What the exercise asks
Rewrite the entries below as a single numbered list with one line per item, covering every entry. Leave out blank lines.

Entries taken from a dataset
.....
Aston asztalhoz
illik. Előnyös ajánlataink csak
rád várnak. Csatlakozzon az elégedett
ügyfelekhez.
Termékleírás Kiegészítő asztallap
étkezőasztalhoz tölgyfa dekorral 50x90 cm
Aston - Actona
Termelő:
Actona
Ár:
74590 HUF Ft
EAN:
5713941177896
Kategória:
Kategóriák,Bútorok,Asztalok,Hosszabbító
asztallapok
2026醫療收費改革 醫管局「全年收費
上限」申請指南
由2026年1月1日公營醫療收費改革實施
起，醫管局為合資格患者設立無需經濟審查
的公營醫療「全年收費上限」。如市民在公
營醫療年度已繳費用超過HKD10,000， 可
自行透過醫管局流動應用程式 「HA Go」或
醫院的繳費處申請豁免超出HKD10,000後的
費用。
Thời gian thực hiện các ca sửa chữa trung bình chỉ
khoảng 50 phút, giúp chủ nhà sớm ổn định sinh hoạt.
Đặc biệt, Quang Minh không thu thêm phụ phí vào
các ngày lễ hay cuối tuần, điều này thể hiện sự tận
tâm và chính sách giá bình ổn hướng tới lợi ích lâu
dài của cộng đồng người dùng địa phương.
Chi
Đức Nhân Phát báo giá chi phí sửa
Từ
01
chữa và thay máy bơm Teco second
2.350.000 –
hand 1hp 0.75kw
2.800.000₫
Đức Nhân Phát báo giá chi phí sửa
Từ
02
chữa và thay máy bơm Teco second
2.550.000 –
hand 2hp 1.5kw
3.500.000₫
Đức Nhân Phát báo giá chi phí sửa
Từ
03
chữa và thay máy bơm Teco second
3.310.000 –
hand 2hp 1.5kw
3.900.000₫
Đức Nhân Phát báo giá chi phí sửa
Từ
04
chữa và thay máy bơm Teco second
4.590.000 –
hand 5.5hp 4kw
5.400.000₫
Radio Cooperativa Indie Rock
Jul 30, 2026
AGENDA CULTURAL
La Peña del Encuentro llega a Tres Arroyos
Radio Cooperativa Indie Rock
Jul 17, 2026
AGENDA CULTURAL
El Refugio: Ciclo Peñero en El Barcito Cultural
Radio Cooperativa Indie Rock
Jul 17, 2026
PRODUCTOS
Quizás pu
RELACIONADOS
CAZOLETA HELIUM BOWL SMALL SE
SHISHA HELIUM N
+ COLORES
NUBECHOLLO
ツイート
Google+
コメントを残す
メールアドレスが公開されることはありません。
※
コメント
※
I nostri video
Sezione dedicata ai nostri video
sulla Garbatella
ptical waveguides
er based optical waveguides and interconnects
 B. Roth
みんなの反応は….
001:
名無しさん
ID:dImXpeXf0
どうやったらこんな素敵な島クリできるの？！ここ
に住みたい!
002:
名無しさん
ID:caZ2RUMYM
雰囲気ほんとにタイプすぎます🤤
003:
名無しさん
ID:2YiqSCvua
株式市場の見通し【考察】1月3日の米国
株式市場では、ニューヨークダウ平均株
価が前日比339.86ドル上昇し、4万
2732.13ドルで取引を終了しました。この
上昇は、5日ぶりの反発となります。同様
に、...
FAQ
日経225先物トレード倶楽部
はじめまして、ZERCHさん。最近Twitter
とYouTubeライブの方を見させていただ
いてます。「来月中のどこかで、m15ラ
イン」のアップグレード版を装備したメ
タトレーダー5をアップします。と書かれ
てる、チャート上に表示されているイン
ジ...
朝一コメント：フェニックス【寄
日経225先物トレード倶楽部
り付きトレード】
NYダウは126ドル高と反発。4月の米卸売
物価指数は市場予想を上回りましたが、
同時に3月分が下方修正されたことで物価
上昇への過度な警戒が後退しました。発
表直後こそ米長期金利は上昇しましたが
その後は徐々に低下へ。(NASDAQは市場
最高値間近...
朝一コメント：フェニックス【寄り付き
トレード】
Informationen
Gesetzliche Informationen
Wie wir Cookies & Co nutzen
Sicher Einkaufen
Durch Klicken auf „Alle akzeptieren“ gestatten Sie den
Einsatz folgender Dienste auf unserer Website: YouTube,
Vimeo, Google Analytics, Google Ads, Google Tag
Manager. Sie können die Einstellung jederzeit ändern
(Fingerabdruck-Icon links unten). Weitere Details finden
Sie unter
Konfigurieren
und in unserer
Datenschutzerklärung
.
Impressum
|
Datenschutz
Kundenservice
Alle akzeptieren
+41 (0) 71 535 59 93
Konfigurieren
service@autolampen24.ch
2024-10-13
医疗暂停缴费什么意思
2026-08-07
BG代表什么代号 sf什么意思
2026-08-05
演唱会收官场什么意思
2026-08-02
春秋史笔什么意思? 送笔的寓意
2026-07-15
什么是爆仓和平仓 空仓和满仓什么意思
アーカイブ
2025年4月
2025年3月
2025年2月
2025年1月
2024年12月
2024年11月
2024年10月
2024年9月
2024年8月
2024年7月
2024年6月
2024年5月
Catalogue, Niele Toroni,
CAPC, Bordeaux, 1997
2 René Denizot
.....
Problem solution
1. Aston asztalhoz
2. illik. Előnyös ajánlataink csak
3. rád várnak. Csatlakozzon az elégedett
4. ügyfelekhez.
5. Termékleírás Kiegészítő asztallap
6. étkezőasztalhoz tölgyfa dekorral 50x90 cm
7. Aston - Actona
8. Termelő:
9. Actona
10. Ár:
11. 74590 HUF Ft
12. EAN:
13. 5713941177896
14. Kategória:
15. Kategóriák,Bútorok,Asztalok,Hosszabbító
16. asztallapok
17. 2026醫療收費改革 醫管局「全年收費
18. 上限」申請指南
19. 由2026年1月1日公營醫療收費改革實施
20. 起，醫管局為合資格患者設立無需經濟審查
21. 的公營醫療「全年收費上限」。如市民在公
22. 營醫療年度已繳費用超過HKD10,000， 可
23. 自行透過醫管局流動應用程式 「HA Go」或
24. 醫院的繳費處申請豁免超出HKD10,000後的
25. 費用。
26. Thời gian thực hiện các ca sửa chữa trung bình chỉ
27. khoảng 50 phút, giúp chủ nhà sớm ổn định sinh hoạt.
28. Đặc biệt, Quang Minh không thu thêm phụ phí vào
29. các ngày lễ hay cuối tuần, điều này thể hiện sự tận
30. tâm và chính sách giá bình ổn hướng tới lợi ích lâu
31. dài của cộng đồng người dùng địa phương.
32. Chi
33. Đức Nhân Phát báo giá chi phí sửa
34. Từ
35. 01
36. chữa và thay máy bơm Teco second
37. 2.350.000 –
38. hand 1hp 0.75kw
39. 2.800.000₫
40. Đức Nhân Phát báo giá chi phí sửa
41. Từ
42. 02
43. chữa và thay máy bơm Teco second
44. 2.550.000 –
45. hand 2hp 1.5kw
46. 3.500.000₫
47. Đức Nhân Phát báo giá chi phí sửa
48. Từ
49. 03
50. chữa và thay máy bơm Teco second
51. 3.310.000 –
52. hand 2hp 1.5kw
53. 3.900.000₫
54. Đức Nhân Phát báo giá chi phí sửa
55. Từ
56. 04
57. chữa và thay máy bơm Teco second
58. 4.590.000 –
59. hand 5.5hp 4kw
60. 5.400.000₫
61. Radio Cooperativa Indie Rock
62. Jul 30, 2026
63. AGENDA CULTURAL
64. La Peña del Encuentro llega a Tres Arroyos
65. Radio Cooperativa Indie Rock
66. Jul 17, 2026
67. AGENDA CULTURAL
68. El Refugio: Ciclo Peñero en El Barcito Cultural
69. Radio Cooperativa Indie Rock
70. Jul 17, 2026
71. PRODUCTOS
72. Quizás pu
73. RELACIONADOS
74. CAZOLETA HELIUM BOWL SMALL SE
75. SHISHA HELIUM N
76. + COLORES
77. NUBECHOLLO
78. ツイート
79. Google+
80. コメントを残す
81. メールアドレスが公開されることはありません。
82. ※
83. コメント
84. ※
85. I nostri video
86. Sezione dedicata ai nostri video
87. sulla Garbatella
88. ptical waveguides
89. er based optical waveguides and interconnects
90.  B. Roth
91. みんなの反応は….
92. 001:
93. 名無しさん
94. ID:dImXpeXf0
95. どうやったらこんな素敵な島クリできるの？！ここ
96. に住みたい!
97. 002:
98. 名無しさん
99. ID:caZ2RUMYM
100. 雰囲気ほんとにタイプすぎます🤤
101. 003:
102. 名無しさん
103. ID:2YiqSCvua
104. 株式市場の見通し【考察】1月3日の米国
105. 株式市場では、ニューヨークダウ平均株
106. 価が前日比339.86ドル上昇し、4万
107. 2732.13ドルで取引を終了しました。この
108. 上昇は、5日ぶりの反発となります。同様
109. に、...
110. FAQ
111. 日経225先物トレード倶楽部
112. はじめまして、ZERCHさん。最近Twitter
113. とYouTubeライブの方を見させていただ
114. いてます。「来月中のどこかで、m15ラ
115. イン」のアップグレード版を装備したメ
116. タトレーダー5をアップします。と書かれ
117. てる、チャート上に表示されているイン
118. ジ...
119. 朝一コメント：フェニックス【寄
120. 日経225先物トレード倶楽部
121. り付きトレード】
122. NYダウは126ドル高と反発。4月の米卸売
123. 物価指数は市場予想を上回りましたが、
124. 同時に3月分が下方修正されたことで物価
125. 上昇への過度な警戒が後退しました。発
126. 表直後こそ米長期金利は上昇しましたが
127. その後は徐々に低下へ。(NASDAQは市場
128. 最高値間近...
129. 朝一コメント：フェニックス【寄り付き
130. トレード】
131. Informationen
132. Gesetzliche Informationen
133. Wie wir Cookies & Co nutzen
134. Sicher Einkaufen
135. Durch Klicken auf „Alle akzeptieren“ gestatten Sie den
136. Einsatz folgender Dienste auf unserer Website: YouTube,
137. Vimeo, Google Analytics, Google Ads, Google Tag
138. Manager. Sie können die Einstellung jederzeit ändern
139. (Fingerabdruck-Icon links unten). Weitere Details finden
140. Sie unter
141. Konfigurieren
142. und in unserer
143. Datenschutzerklärung
144. .
145. Impressum
146. |
147. Datenschutz
148. Kundenservice
149. Alle akzeptieren
150. +41 (0) 71 535 59 93
151. Konfigurieren
152. service@autolampen24.ch
153. 2024-10-13
154. 医疗暂停缴费什么意思
155. 2026-08-07
156. BG代表什么代号 sf什么意思
157. 2026-08-05
158. 演唱会收官场什么意思
159. 2026-08-02
160. 春秋史笔什么意思? 送笔的寓意
161. 2026-07-15
162. 什么是爆仓和平仓 空仓和满仓什么意思
163. アーカイブ
164. 2025年4月
165. 2025年3月
166. 2025年2月
167. 2025年1月
168. 2024年12月
169. 2024年11月
170. 2024年10月
171. 2024年9月
172. 2024年8月
173. 2024年7月
174. 2024年6月
175. 2024年5月
176. Catalogue, Niele Toroni,
177. CAPC, Bordeaux, 1997
178. 2 René Denizot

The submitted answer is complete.